I don't know why data entries are packed in such records. Is it directories?

struct BhdEntryRecord
  /* 0x00 */  uint32_t num_entries;     // number of entries in this record
  /* 0x04 */  uint32_t entries_offset;  // absolute offset to the data entries

Data entries

Information on how to access the data in the BDT content file.

struct BhdDataEntry
  /* 0x00 */  uint32_t hash;    // hash of the file name
  /* 0x04 */  uint32_t size;    // size of the data
  /* 0x08 */  uint32_t offset;  // absolute offset to the data
  /* 0x0C */  uint32_t unk;     // always 0 ?

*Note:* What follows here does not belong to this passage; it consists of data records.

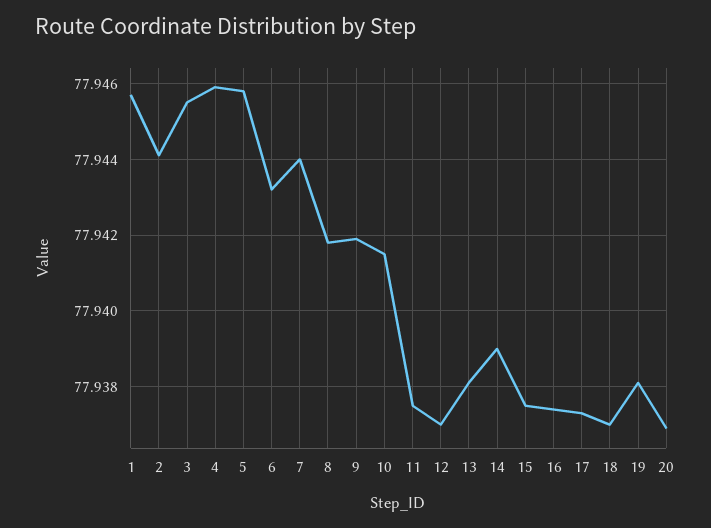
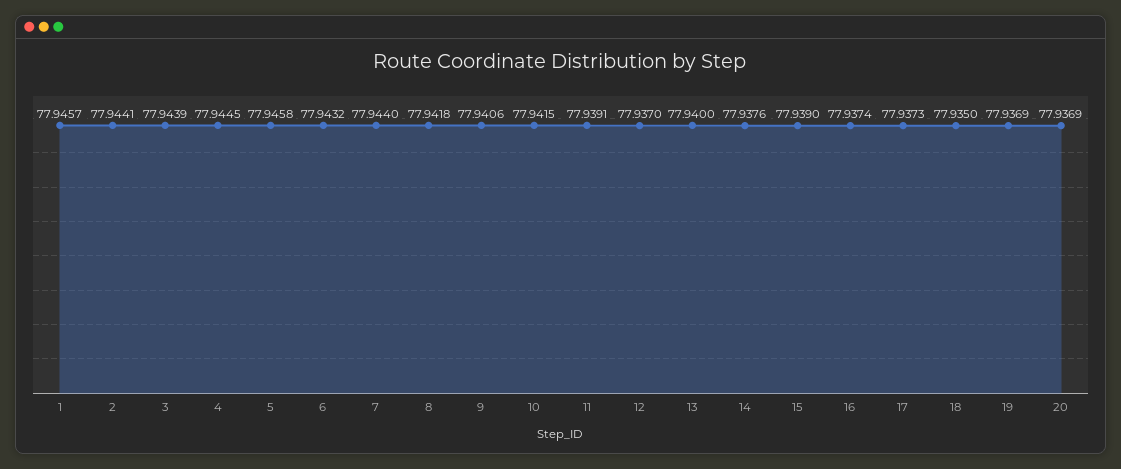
  {
    "1": 77.9457,
    "2": 77.9441,
-   "3": 77.9455,
+   "3": 77.9439,
-   "4": 77.946,
+   "4": 77.9445,
    "5": 77.9458,
    "6": 77.9432,
    "7": 77.944,
    "8": 77.9418,
-   "9": 77.942,
+   "9": 77.9406,
    "10": 77.9415,
-   "11": 77.9375,
+   "11": 77.9391,
    "12": 77.937,
-   "13": 77.938,
+   "13": 77.94,
-   "14": 77.939,
+   "14": 77.9376,
-   "15": 77.9375,
+   "15": 77.939,
    "16": 77.9374,
    "17": 77.9373,
-   "18": 77.937,
+   "18": 77.935,
-   "19": 77.938,
+   "19": 77.9369,
    "20": 77.9369
  }

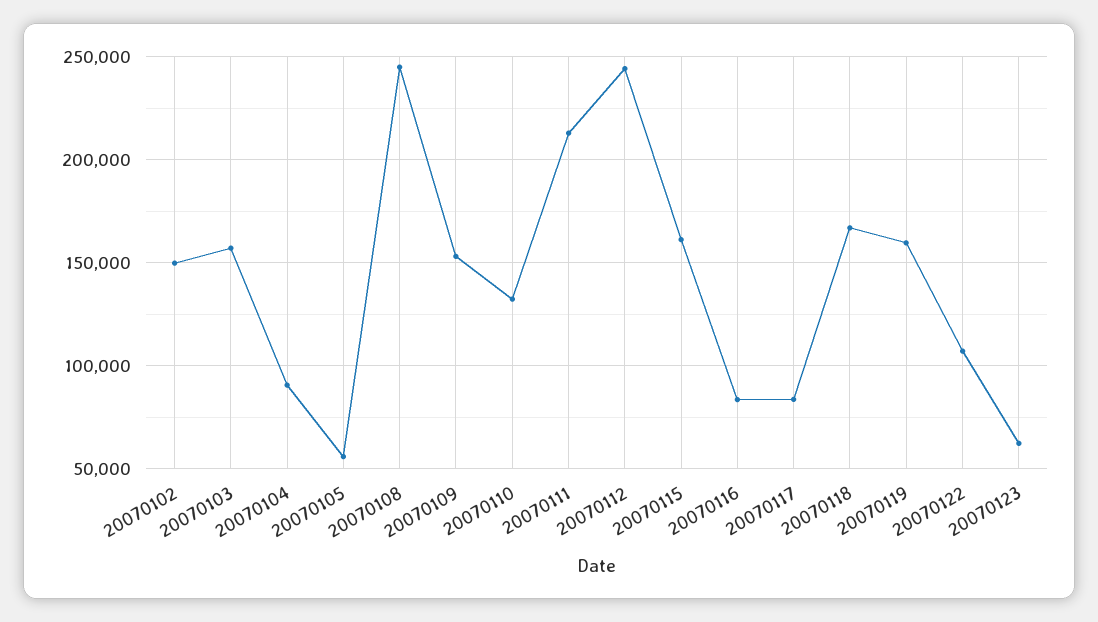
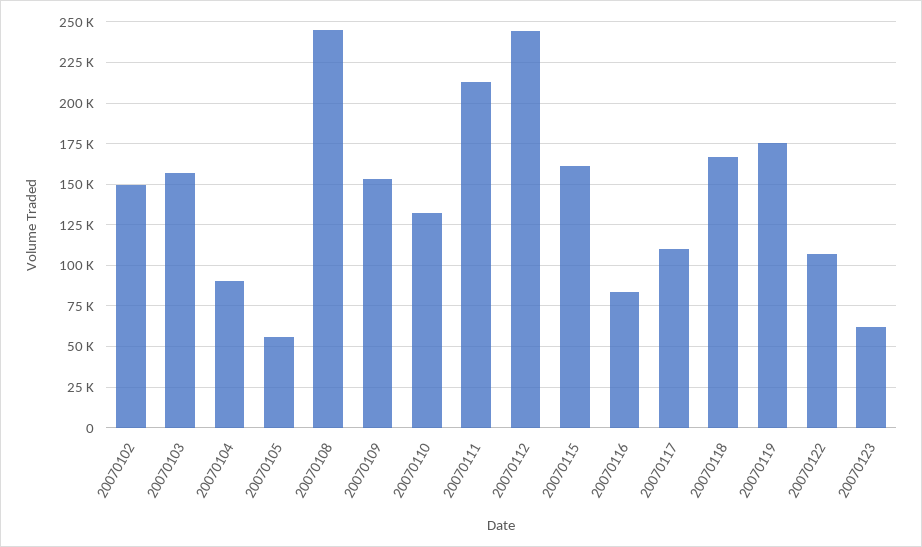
  {
    "20070102": 150000,
    "20070103": 155000,
    "20070104": 90000,
    "20070105": 55000,
    "20070108": 245000,
    "20070109": 155000,
    "20070110": 130000,
    "20070111": 215000,
    "20070112": 245000,
    "20070115": 160000,
    "20070116": 85000,
-   "20070117": 85000,
+   "20070117": 110000,
    "20070118": 165000,
-   "20070119": 160000,
+   "20070119": 175000,
    "20070122": 105000,
    "20070123": 60000
  }

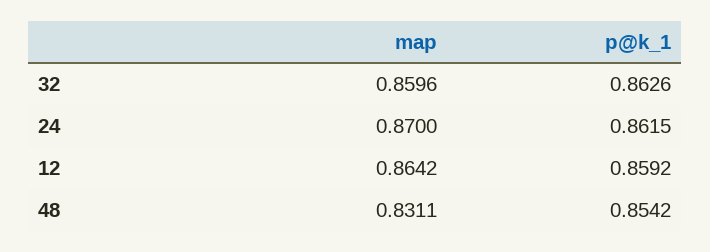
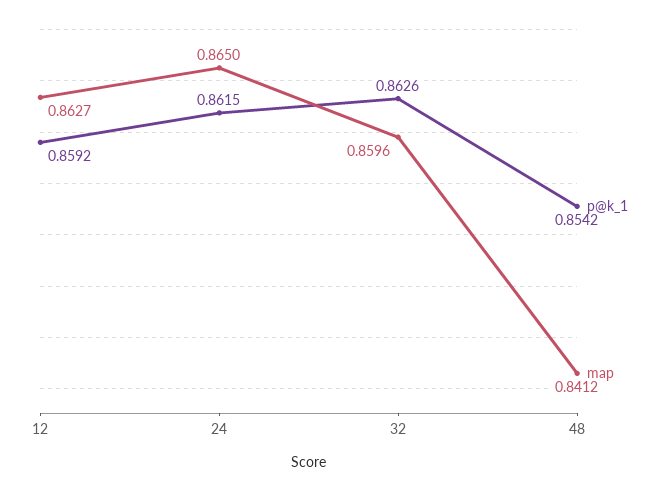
  {
    "map": {
      "32": 0.8596,
-     "24": 0.87,
+     "24": 0.865,
-     "12": 0.8642,
+     "12": 0.8627,
-     "48": 0.8311
+     "48": 0.8412
    },
    "p@k_1": {
      "32": 0.8626,
      "24": 0.8615,
      "12": 0.8592,
      "48": 0.8542
    }
  }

Calculating the hash from a file name is easy. From the Alexandria dev:

To hash a string, start at 0. For each step multiply the hash code by 37,
then add the next lower-case character from the file name
(probably in Unicode).

To reformulate that a bit, you start with a hash of 0, then for each character of the lowercased file name, multiply the hash by 37 and add the Unicode value of the character.

It can be implemented this way:

file_name = "/dir/CAPS/Example.slt"
file_name = file_name.lower()

full_hash = 0
for character in file_name:
    full_hash *= 37
    full_hash += ord(character)

string_hash = "{:X}".format(full_hash)
eight_last_chars = string_hash[:-8]

There, eight_last_chars represents your hash as found in the BHD5 data entry (mind the endianness though).

This hash system is annoying because we lack a direct mapping for names to files, but at the same time it's weak enough to allow us some tricks: if two file names differ only by their last chars, as if they have the same base name but with different extensions, their hashes will be very similar. This is useful to find correspondind pairs of BHF and BDF files.